*Exercise details*
Reproduce every line of the records below word for word, leaving out the pictures.

━━━ Entries ━━━

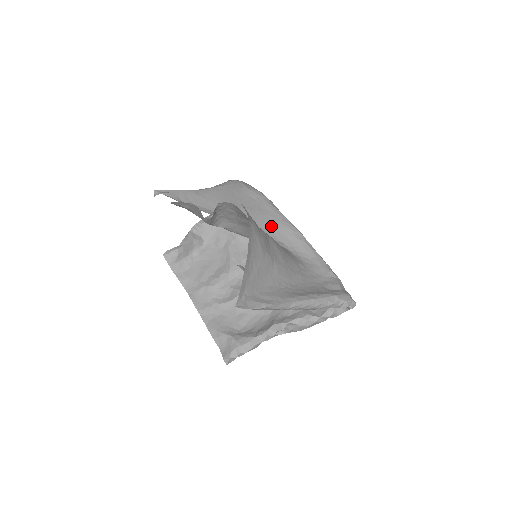
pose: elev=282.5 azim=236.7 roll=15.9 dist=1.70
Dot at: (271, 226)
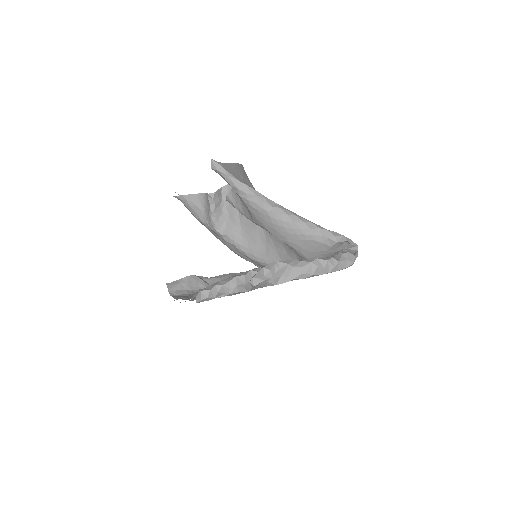
Dot at: occluded
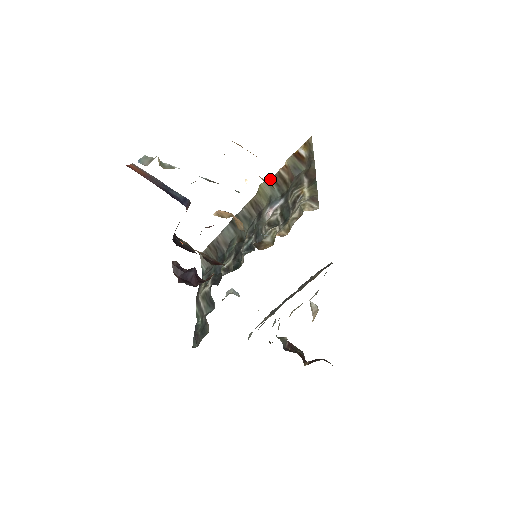
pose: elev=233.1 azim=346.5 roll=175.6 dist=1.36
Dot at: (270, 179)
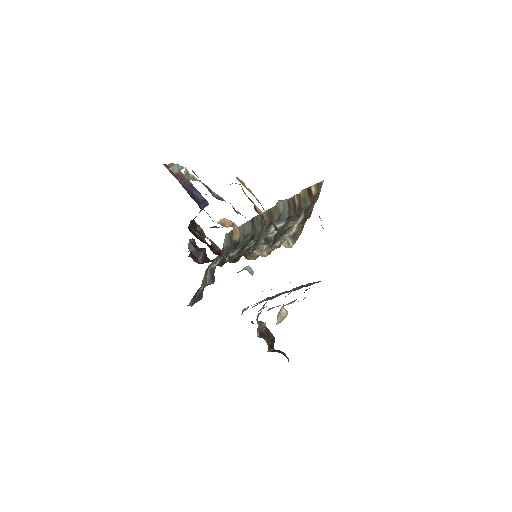
Dot at: (286, 200)
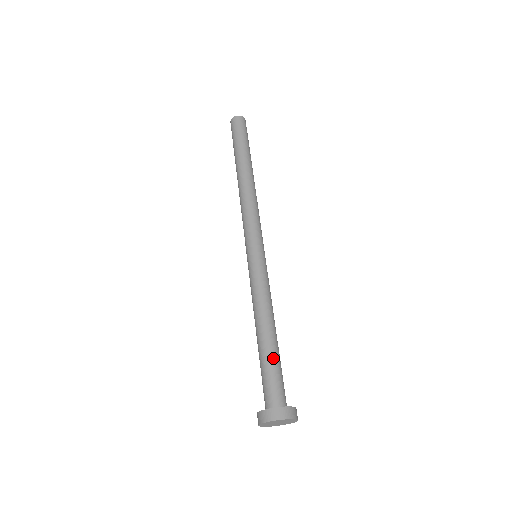
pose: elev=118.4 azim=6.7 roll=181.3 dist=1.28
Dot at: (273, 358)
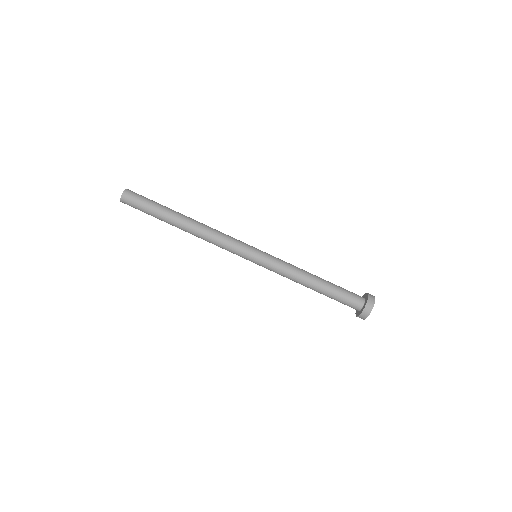
Dot at: (334, 289)
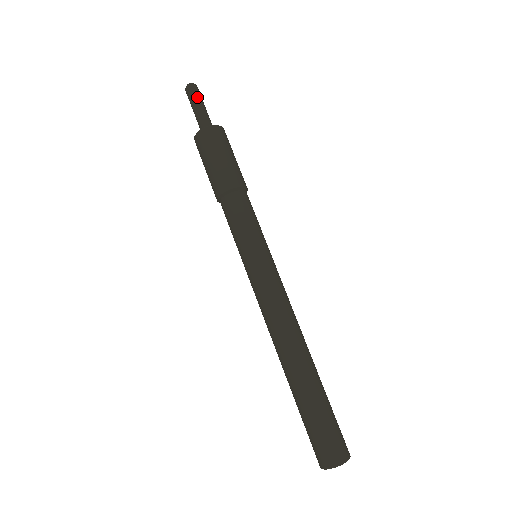
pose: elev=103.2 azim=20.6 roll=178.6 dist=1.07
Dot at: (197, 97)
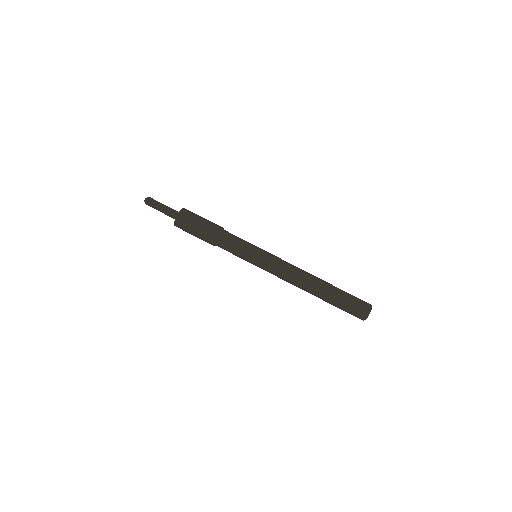
Dot at: (155, 206)
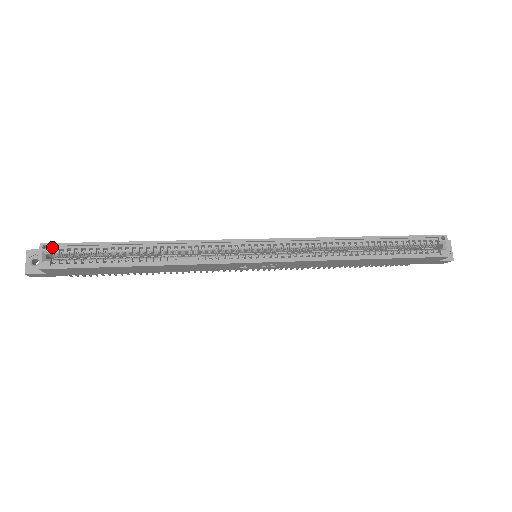
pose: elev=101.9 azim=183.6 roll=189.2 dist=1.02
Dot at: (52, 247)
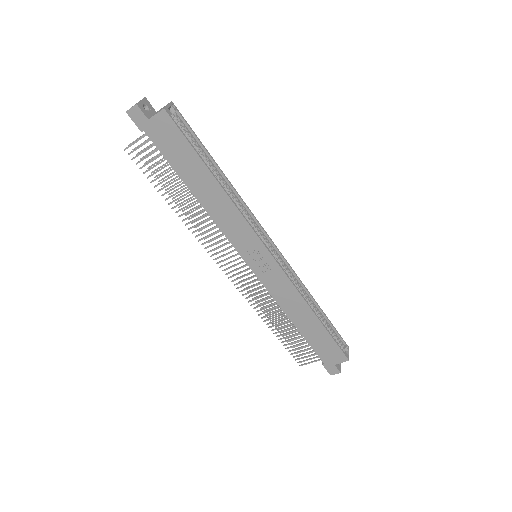
Dot at: (175, 111)
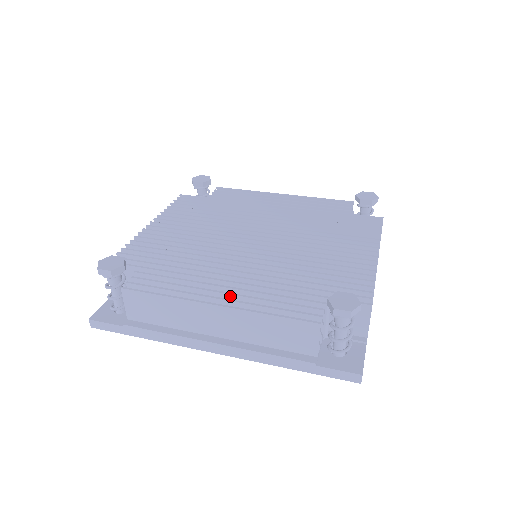
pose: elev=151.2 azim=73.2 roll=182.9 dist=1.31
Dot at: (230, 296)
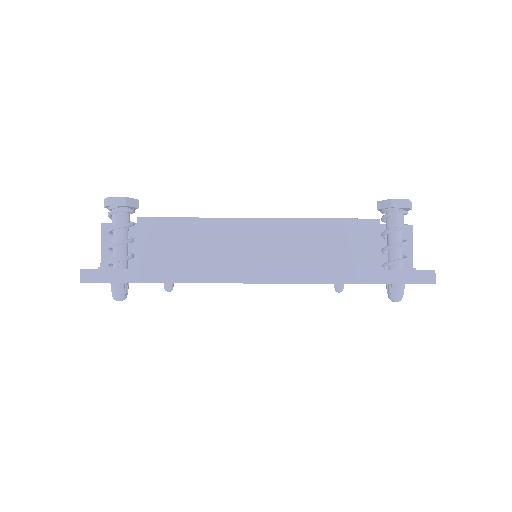
Dot at: occluded
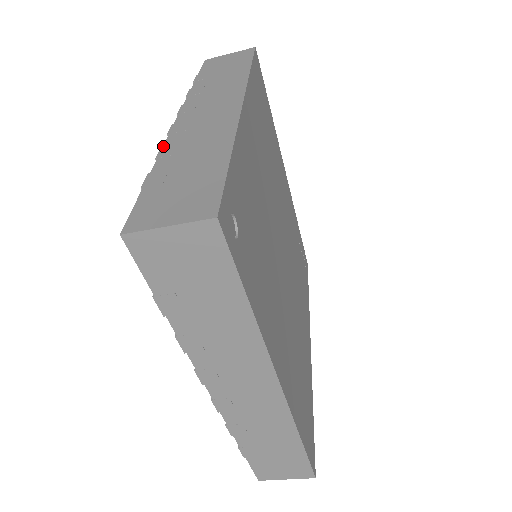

━━━

*Solution for this problem*
pose: elev=282.5 azim=236.7 roll=15.9 dist=1.70
Dot at: (271, 226)
Dot at: occluded
pose: elev=233.1 azim=346.5 roll=175.6 dist=1.36
Dot at: (270, 179)
Dot at: (286, 200)
pose: elev=118.4 azim=6.7 roll=181.3 dist=1.28
Dot at: (273, 358)
Dot at: (334, 289)
pose: elev=103.2 azim=20.6 roll=178.6 dist=1.07
Dot at: (197, 97)
Dot at: (155, 206)
pose: elev=101.9 azim=183.6 roll=189.2 dist=1.02
Dot at: (52, 247)
Dot at: (175, 111)
pose: elev=151.2 azim=73.2 roll=182.9 dist=1.31
Dot at: (230, 296)
Dot at: occluded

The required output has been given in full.